На дворе Дюрталь подошел к Брюно. Они обменялись рукопожатием, и посвященный сообщил, что прибыл новый сотрапезник.
— Богомолец?
— Нет, викарий из окрестностей Лиона. Пробудет всего лишь день. Приехал навестить захворавшего игумена.
— Игуменом Нотр-Дам-де-Артр я считал того высокого монаха, который руководит богослужением…
— Нет, это отец Максим — приор. Игумена вы еще не видели и, боюсь, не увидите — ему, пожалуй, не встать с постели до вашего отъезда.
Вошли в странноприимный дом и застали там отца Этьена, который извинялся за скудную трапезу пред незнакомым жирным низеньким священником.
Последний отличался резкими чертами заплывшего жиром желтого лица и выказал себя весельчаком. Шутил с Брюно, по-видимому, давним своим знакомцем, о грехе чревоугодия, столь частым у траппистов, с деланно-восхищенным причмокиванием смаковал тусклый букет жалкого вина, которым угощался; разделяя ложкой главное блюдо обеда — яичницу, делал вид, что разрезает курицу, восторгался отменным видом мяса и потчевал Дюрталя: Уверяю вас, сударь, это настоящий каплун. Не угодно ли крылышко?

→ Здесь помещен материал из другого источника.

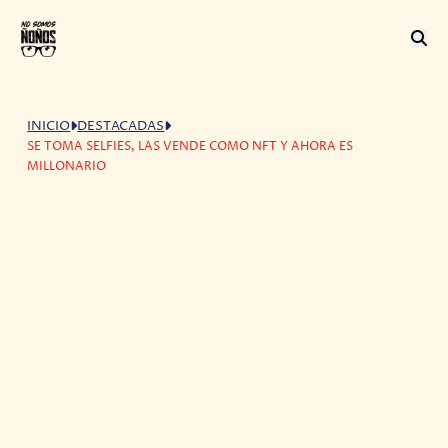
INICIO
DESTACADAS
SE TOMA SELFIES, LAS VENDE COMO NFT Y AHORA ES
MILLONARIO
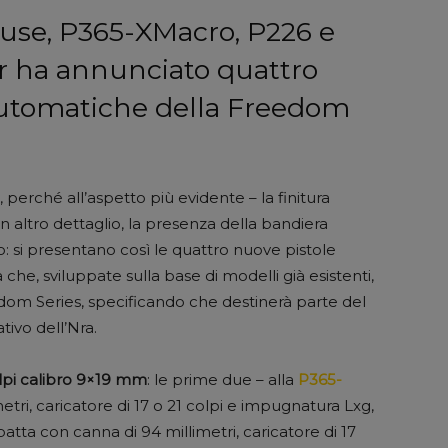
use, P365-XMacro, P226 e
er ha annunciato quattro
automatiche della Freedom
, perché all’aspetto più evidente – la finitura
altro dettaglio, la presenza della bandiera
o: si presentano così le quattro nuove pistole
che, sviluppate sulla base di modelli già esistenti,
dom Series, specificando che destinerà parte del
ativo dell’Nra.
olpi calibro 9×19 mm
: le prime due – alla
P365-
imetri, caricatore di 17 o 21 colpi e impugnatura Lxg,
atta con canna di 94 millimetri, caricatore di 17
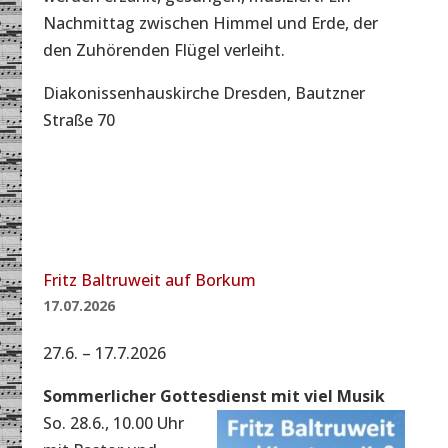
Nachmittag zwischen Himmel und Erde, der
den Zuhörenden Flügel verleiht.
Diakonissenhauskirche Dresden, Bautzner
Straße 70
Fritz Baltruweit auf Borkum
17.07.2026
27.6. – 17.7.2026
Sommerlicher Gottesdienst mit viel Musik
So. 28.6., 10.00 Uhr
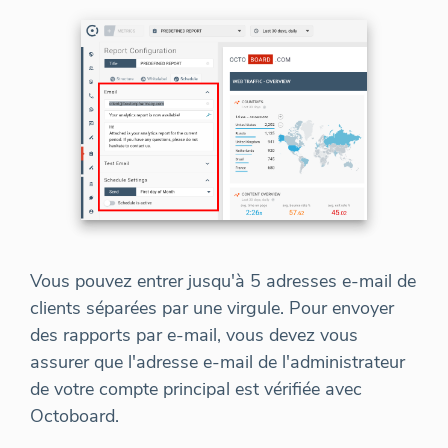
Vous pouvez entrer jusqu'à 5 adresses e-mail de
clients séparées par une virgule. Pour envoyer
des rapports par e-mail, vous devez vous
assurer que l'adresse e-mail de l'administrateur
de votre compte principal est vérifiée avec
Octoboard.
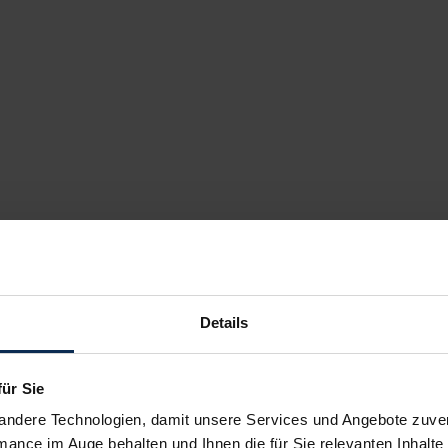
Details
für Sie
andere Technologien, damit unsere Services und Angebote zuverl
mance im Auge behalten und Ihnen die für Sie relevanten Inhalte 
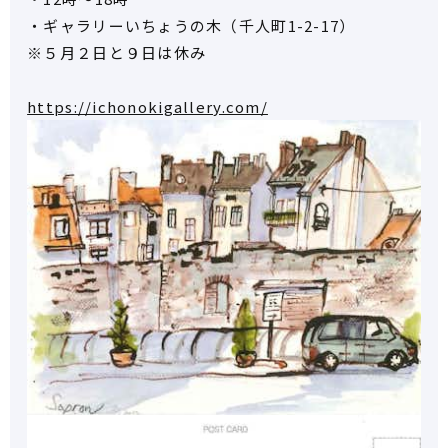
・ギャラリーいちょうの木（千人町1-2-17）
※５月２日と９日は休み
https://ichonokigallery.com/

Дюрталь вовсе не склонен был сегодня к смеху, и шутки эти наводили на него отчаяние. Он ограничился в ответ неопределенным поклоном, от души желая, чтобы скорей кончилась трапеза.
Беседа продолжалась между Брюно и священником.

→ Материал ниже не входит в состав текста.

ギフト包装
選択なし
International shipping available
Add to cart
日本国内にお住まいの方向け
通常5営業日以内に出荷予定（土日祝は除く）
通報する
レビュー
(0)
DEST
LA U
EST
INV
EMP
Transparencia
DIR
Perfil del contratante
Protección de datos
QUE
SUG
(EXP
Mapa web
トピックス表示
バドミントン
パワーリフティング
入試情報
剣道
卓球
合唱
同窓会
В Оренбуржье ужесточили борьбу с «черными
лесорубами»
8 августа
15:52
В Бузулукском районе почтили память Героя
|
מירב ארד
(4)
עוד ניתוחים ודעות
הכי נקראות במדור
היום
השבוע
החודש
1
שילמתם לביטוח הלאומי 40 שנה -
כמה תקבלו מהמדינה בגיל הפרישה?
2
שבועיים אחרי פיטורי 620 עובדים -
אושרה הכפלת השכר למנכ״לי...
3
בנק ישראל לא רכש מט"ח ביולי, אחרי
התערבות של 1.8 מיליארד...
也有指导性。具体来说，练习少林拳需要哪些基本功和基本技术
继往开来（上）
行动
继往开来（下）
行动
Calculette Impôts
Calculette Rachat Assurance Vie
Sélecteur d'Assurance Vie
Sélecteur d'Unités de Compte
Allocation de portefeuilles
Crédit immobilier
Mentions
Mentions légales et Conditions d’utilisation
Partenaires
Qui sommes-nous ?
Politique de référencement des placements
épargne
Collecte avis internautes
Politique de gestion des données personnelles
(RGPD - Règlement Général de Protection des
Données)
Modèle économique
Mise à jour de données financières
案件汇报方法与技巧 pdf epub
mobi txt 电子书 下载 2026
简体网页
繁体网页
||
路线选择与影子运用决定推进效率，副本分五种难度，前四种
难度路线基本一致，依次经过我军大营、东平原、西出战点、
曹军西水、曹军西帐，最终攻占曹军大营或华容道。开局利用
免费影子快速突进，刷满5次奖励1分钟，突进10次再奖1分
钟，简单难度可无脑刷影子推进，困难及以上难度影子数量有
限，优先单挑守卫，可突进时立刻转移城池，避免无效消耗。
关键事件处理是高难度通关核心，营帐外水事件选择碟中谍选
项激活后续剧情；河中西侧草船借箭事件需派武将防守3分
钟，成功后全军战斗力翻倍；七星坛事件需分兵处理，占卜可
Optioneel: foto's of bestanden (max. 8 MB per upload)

После обмена общими местами, они заговорили о выдре, которая опустошает монастырские пруды.
— Вы узнали, по крайней мере, где она гнездится? — спросил викарий.
— Нет. По смятой траве легко распознать дорожку, где она пробегает, прежде чем нырнуть в воду, но, рано или поздно, всегда потеряешь ее след. Целыми днями мы с отцом Этьеном подстерегали ее, и всякий раз напрасно.

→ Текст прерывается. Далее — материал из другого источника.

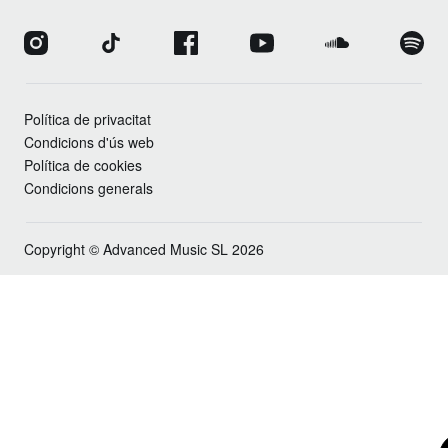
Política de privacitat
Condicions d'ús web
Política de cookies
Condicions generals
Copyright © Advanced Music SL 2026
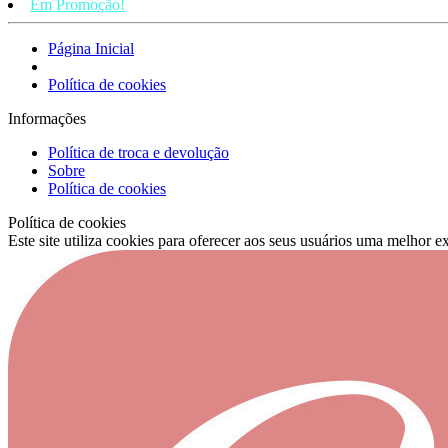
Em Promoção!
Página Inicial
Política de cookies
Informações
Política de troca e devolução
Sobre
Política de cookies
Política de cookies
Este site utiliza cookies para oferecer aos seus usuários uma melhor 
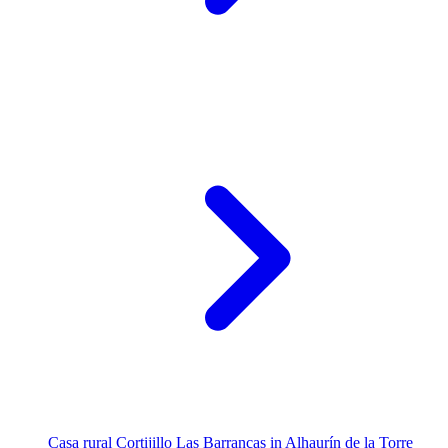
Casa rural Cortijillo Las Barrancas in Alhaurín de la Torre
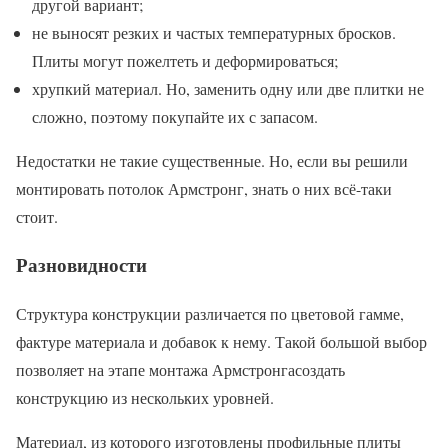
другой вариант;
не выносят резких и частых температурных бросков.
Плиты могут пожелтеть и деформироваться;
хрупкий материал. Но, заменить одну или две плитки не
сложно, поэтому покупайте их с запасом.
Недостатки не такие существенные. Но, если вы решили
монтировать потолок Армстронг, знать о них всё-таки
стоит.
Разновидности
Структура конструкции различается по цветовой гамме,
фактуре материала и добавок к нему. Такой большой выбор
позволяет на этапе монтажа Армстронгасоздать
конструкцию из нескольких уровней.
Материал, из которого изготовлены профильные плиты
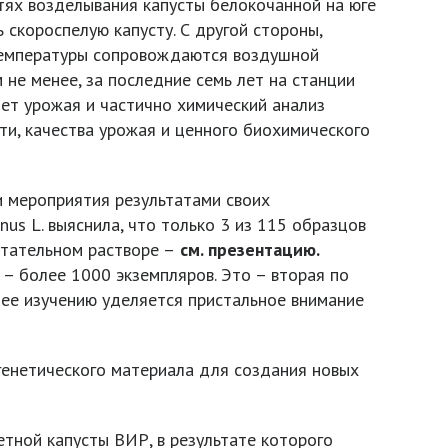
тях возделывания капусты белокочанной на юге
 скороспелую капусту. С другой стороны,
е температуры сопровождаются воздушной
 не менее, за последние семь лет на станции
ет урожая и частично химический анализ
ти, качества урожая и ценного биохимического
и мероприятия результатами своих
us L. выяснила, что только 3 из 115 образцов
итательном растворе –
см. презентацию.
 – более 1000 экземпляров. Это – вторая по
и ее изучению уделяется пристальное внимание
генетического материала для создания новых
тной капусты ВИР, в результате которого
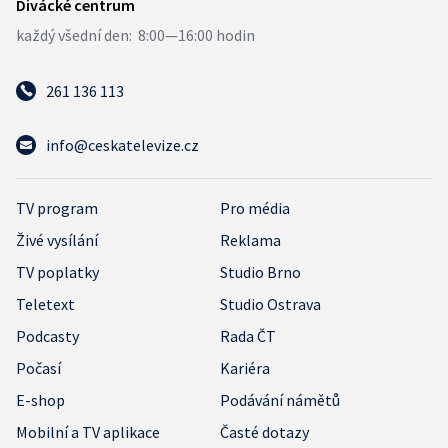
261 136 113
info@ceskatelevize.cz
TV program
Pro média
Živé vysílání
Reklama
TV poplatky
Studio Brno
Teletext
Studio Ostrava
Podcasty
Rada ČT
Počasí
Kariéra
E-shop
Podávání námětů
Mobilní a TV aplikace
Časté dotazy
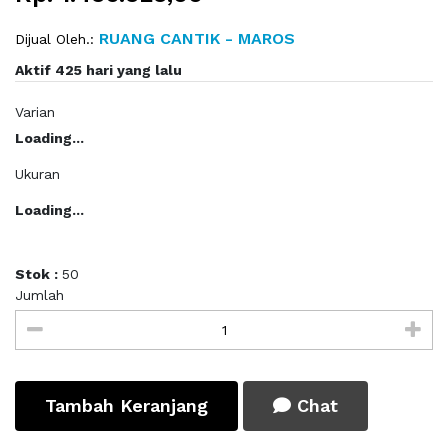
RUANG CANTIK - MAROS
Dijual Oleh.:
Aktif 425 hari yang lalu
Varian
Loading...
Ukuran
Loading...
Stok :
50
Jumlah
Tambah Keranjang
Chat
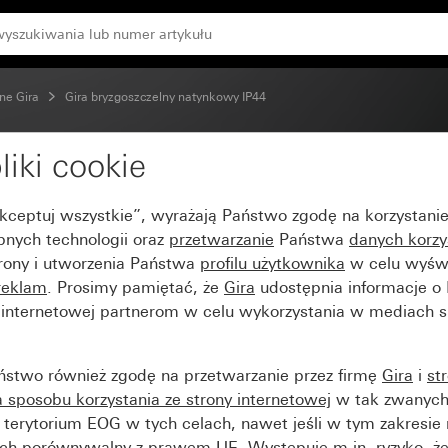
ne Gira
Gira bryzgoszczelny natynkowy IP44
liki cookie
do przewodu do rury Ø
Akceptuj wszystkie”, wyrażają Państwo zgodę na korzystani
bnych technologii oraz
przetwarzanie
Państwa
danych korzy
trony i utworzenia Państwa
profilu użytkownika
w celu wyświ
reklam
. Prosimy pamiętać, że
Gira
udostępnia informacje o
y internetowej partnerom w celu wykorzystania w mediach 
ństwo również zgodę na przetwarzanie przez firmę
Gira
i
st
sposobu korzystania ze strony internetowej
w tak zwanych
terytorium EOG w tych celach, nawet jeśli w tym zakresie 
ch porównywalny z prawem UE. Występuje m.in. ryzyko, że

Аббат начал объяснять устройство различных тенет и как их надо расставлять, а Дюрталь думал об охоте на выдру, столь забавно рассказанной в начале „Крестьян“ Бальзака. Кончился обед.
Прочитав благодарственную молитву, викарий предложил Брюно:
— Не пройтись ли нам? Свежий воздух заменит нам кофе, который забыли, очевидно, нам подать.
Дюрталь вернулся в келью.
Он чувствовал себя опустошенным, измятым, разбитым, обнаженным, покорным. Сломленное ночными кошмарами, изнуренное утреннею сценой тело взывало о покое; хотелось сидеть не двигаясь. Стихло душевное волнение, которое утром в рыданиях излилось у ног монаха, но остался осадок грустной тревоги. Подобно телу, душа просила молчания, успокоения, сна.
„Нет, будем мужественны, — подумал Дюрталь, — встряхнемся“.
Произнес покаянные псалмы и славословия святым. Колебался, что читать: святого Бонавентуру или святую Анжель.
И отдал предпочтение блаженной. Она согрешила, покаялась, поэтому казалась ему ближе, понятнее, чем серафический учитель, святой, всегда пребывавший чистым, не изведавший падений.
Разве не испытала и она плотских падений, не достигла Спасителя издалека?